A count of votes is underway in Alabama, to determine whether workers at its Bessemer centre form the first labour union in Amazon’s 27-year history. If they do, it will have huge repercussions for the company’s global business. Despite falling union membership, a recent poll by think tank Data for Progress found that 69 percent of American voters support the workers in Alabama.

“If there’s a union in the USA, this will multiply,” says Malamatinas. “If one fulfilment centre falls, everything will go. What we need are strikes in Poland, Czechia etcetera,” he adds. International cooperation between unions is Amazon’s “biggest fear,” says Malamatinas. Back in 2013, German workers had minimal contact with comrades outside the country. “Now it’s exploding,” he says. If the trend continues, Malamatinas is clear on what it will mean: “Amazon will be fucked, because they cannot play this game again.”

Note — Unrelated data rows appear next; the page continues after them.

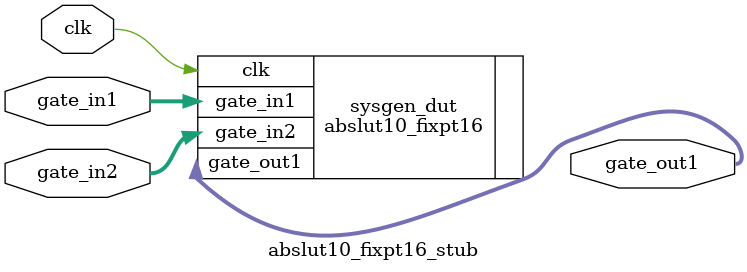
<source format=v>
`timescale 1 ns / 10 ps
module abslut10_fixpt16_stub (
  input [16-1:0] gate_in1,
  input [16-1:0] gate_in2,
  input clk,
  output [16-1:0] gate_out1
);
  abslut10_fixpt16 sysgen_dut (
    .gate_in1(gate_in1),
    .gate_in2(gate_in2),
    .clk(clk),
    .gate_out1(gate_out1)
  );
endmodule

</source>
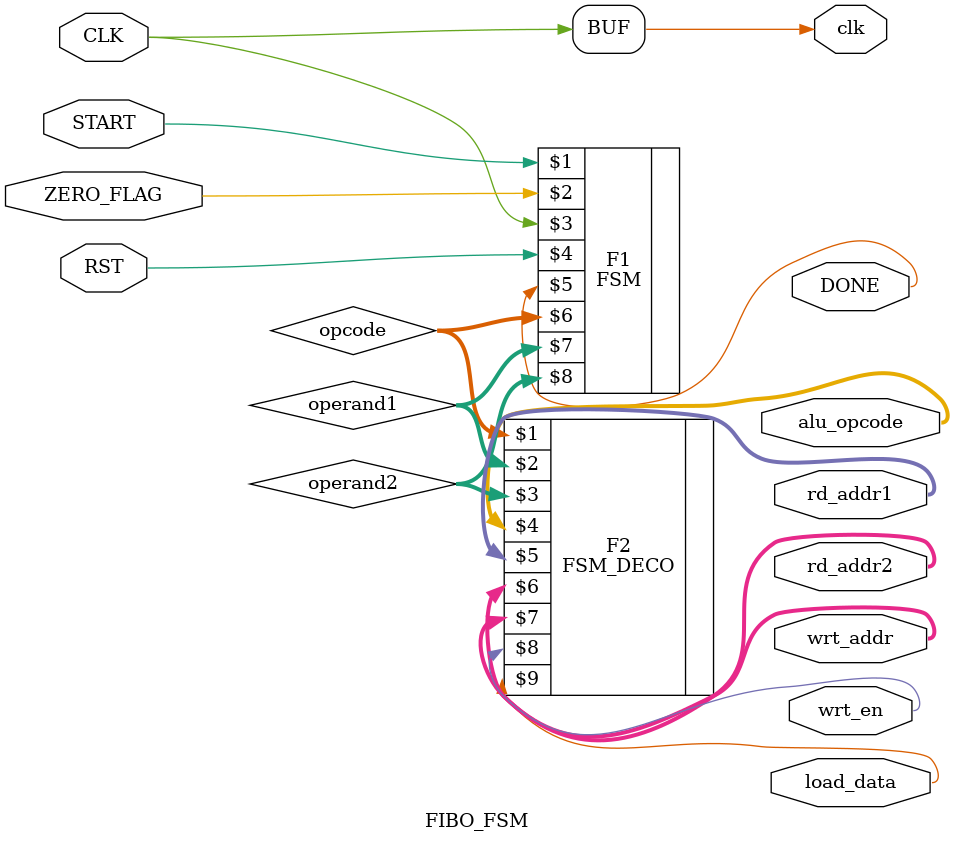
<source format=v>
module FIBO_FSM(START, CLK, RST, ZERO_FLAG, wrt_addr, wrt_en, clk, load_data, rd_addr1, rd_addr2, alu_opcode, DONE);

parameter size = 4;

input START, ZERO_FLAG, CLK, RST;

output [size-2:0] alu_opcode;
output [size-3:0] rd_addr1, rd_addr2, wrt_addr;
output clk, wrt_en, load_data, DONE;

wire [size-2:0] opcode;
wire [size-3:0] operand1, operand2;

FSM F1(START, ZERO_FLAG, CLK, RST, DONE, opcode, operand1, operand2);
FSM_DECO F2(opcode, operand1, operand2, alu_opcode, rd_addr1, rd_addr2, wrt_addr, wrt_en, load_data);

assign clk = CLK;

endmodule

</source>
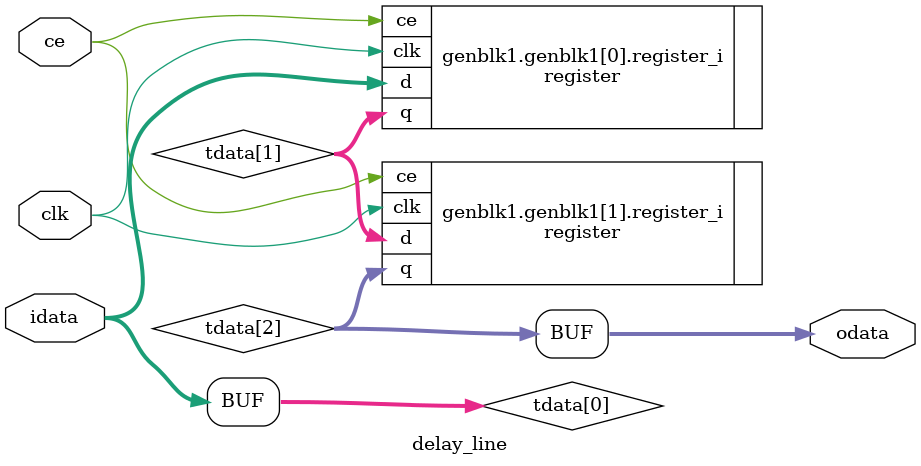
<source format=v>
module delay_line
#(
	parameter N = 9,
	parameter DELAY = 2
)
(
	input clk,
	input ce,
	input [N-1:0] idata,
	output [N-1:0] odata
);

wire [N-1:0] tdata [DELAY:0];

generate
    	if (DELAY == 0)
	   	assign odata = idata;
    	else
	begin
        	assign tdata[0] = idata;
        	genvar i;
        	for (i = 0; i < DELAY; i = i + 1)
        	begin
            		register
            		#(
                		.N (N)
            		)
            		register_i
            		(
                		.clk (clk),
                		.ce (ce),
                		.d (tdata[i]),
                		.q (tdata[i + 1])
            		);
        	end
        	assign odata = tdata[DELAY];
	end
endgenerate

endmodule
</source>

Amazon is an international mega-corporation that is building more and more locations, says Özlem Demirel, a member of the European Parliament for far-left German party The Left. “These sites are also readily used to leverage struggling workforces and the effects of strikes. In this respect, it is exactly right that this struggle is also being waged internationally and that unions and workforces are also networking with each other.”

It will not be simple. Since 2013 Amazon has organised counter-movements against strikers, printing “pro-Amazon” and “anti-Verdi” t-shirts. Last October Recode published an 11-page internal memo, which outlined plans to develop technology to monitor unionisation.

In December 2020 Krähling, who founded AWI, died aged 43. “He was our leader, our champion,” says Gangl. “And a friend to me. He drove organisation at the site, and he promoted networking.”

Gangl hopes that AWI can continue spreading Krähling’s influence far beyond Bad Hersfeld. “We’re watching what’s going on in Alabama very closely,” he says. “Now there’s a movement for unions in Jeff Bezos’ motherland. And people want better working conditions across Europe.”